Ask Ikareth on why chose to scale down from the runways of Paris to a small work unit, a smaller production line, a smaller work arena in Kerala.

“The present day designer is not just an individual. It is a whole entity of a financial partner, a bigger production house, marketing everything on a big scale. I don’t think I can become a mainstream designer being in Kerala.” But his ideas, concepts and designs remain international as seen in his morphing of the Kerala fabric. He has deliberately kept his work unit small to maintain control of all the stages of the process of making the clothes. And so he is the pattern maker, the flat pattern maker and the tailor all rolled into one.

International markets

“I am inspired by Japanese designer Kawakubo Rei and British designer Hussein Chalayan. I am interested in conceptual fashion where the initial designs may or may not be wearable but then I have to take the idea forward with the clothes.”

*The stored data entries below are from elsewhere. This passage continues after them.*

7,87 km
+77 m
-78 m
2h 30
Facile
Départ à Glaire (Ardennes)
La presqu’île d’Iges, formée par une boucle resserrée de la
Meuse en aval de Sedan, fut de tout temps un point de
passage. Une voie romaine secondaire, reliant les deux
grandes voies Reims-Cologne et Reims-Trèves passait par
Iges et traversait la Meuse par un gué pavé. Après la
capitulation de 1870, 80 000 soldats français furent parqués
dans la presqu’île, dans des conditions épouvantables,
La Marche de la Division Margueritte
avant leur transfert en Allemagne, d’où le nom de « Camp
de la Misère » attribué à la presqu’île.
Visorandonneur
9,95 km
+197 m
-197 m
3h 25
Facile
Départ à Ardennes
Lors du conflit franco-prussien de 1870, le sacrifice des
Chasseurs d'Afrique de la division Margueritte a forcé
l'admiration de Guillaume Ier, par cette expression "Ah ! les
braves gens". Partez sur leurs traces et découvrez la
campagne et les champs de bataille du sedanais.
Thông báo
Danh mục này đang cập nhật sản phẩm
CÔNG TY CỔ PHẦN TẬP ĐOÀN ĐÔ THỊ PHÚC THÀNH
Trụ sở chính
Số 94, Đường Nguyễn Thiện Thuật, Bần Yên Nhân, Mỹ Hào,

And that’s why he says it was important to do the Paris Fashion Week in October 2006 where he showcased the Spring/Summer collection for 2007. “What is good about international market is nobody really looks at labels. If the work is liked it is selected. It was an experience for me to do that to find my standing.”

And that led Ikareth make a small foray into Japanese markets. Being small has given Ikareth automatic exclusivity for the few crafted pieces that he makes. “It has also been a conscious decision not to live in a polluted city because of my children. They have changed my perspective and priority. It means scaling down but having a better quality of life.”

At present he is redesigning uniforms for a hotel group in the Maldives and working on his new collection in linen. Design for him is not limited to just appearance, he’s looking beyond form.

The pattern maker has ideas of recycling old stock lying with designers into new designs giving them a ‘second life’. “The current situation in the world demands that we be more conscious of our environment,” says the earthy designer. Well, should we say this is better by design.